Immigration

By Tammy Alexander

U.S. Congress: For the first time in six years, the U.S. Congress debated a comprehensive immigration reform bill. In June, the Senate passed a bill that would provide a pathway to citizenship for millions (albeit a 13-year pathway), provisions to keep families together and worker protections. Unfortunately, a “border surge” amendment added in the last week of debate added $38 billion in additional border security, including fences and drones.

In the House, a bipartisan group disbanded without producing a comprehensive bill. Democrats introduced the Senate bill in the House in November (without the onerous “border surge” provisions). Even though the bill has 193 cosponsors, including a handful of Republicans, House leadership has refused to bring the bill up for a vote.

The House Judiciary Committee, chaired by Rep. Robert Goodlatte (R-Va.) has passed several smaller enforcement-heavy bills, such as the SAFE Act, which would criminalize humanitarian acts, such as driving an undocumented immigrant to the grocery store or church.

With no movement toward passing immigration legislation in the full House, faith-based and other advocacy groups have been stepping up pressure with actions such as fasting and protests at detention centers.

**Material shown:**
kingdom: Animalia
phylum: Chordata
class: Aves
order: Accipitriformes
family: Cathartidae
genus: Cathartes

**Explore the material:**
a – From the article on immigration, list everything the sentence beginning "In June, the Senate passed a bill" says the bill would provide.
b – Print the part of the article on immigration between "In the House, a" and "for a vote.", inclusive.

**Expected outputs:**
a –
- A pathway to citizenship for millions (albeit a 13-year pathway)
- Provisions to keep families together
- Worker protections

b –
In the House, a bipartisan group disbanded without producing a comprehensive bill. Democrats introduced the Senate bill in the House in November (without the onerous “border surge” provisions). Even though the bill has 193 cosponsors, including a handful of Republicans, House leadership has refused to bring the bill up for a vote.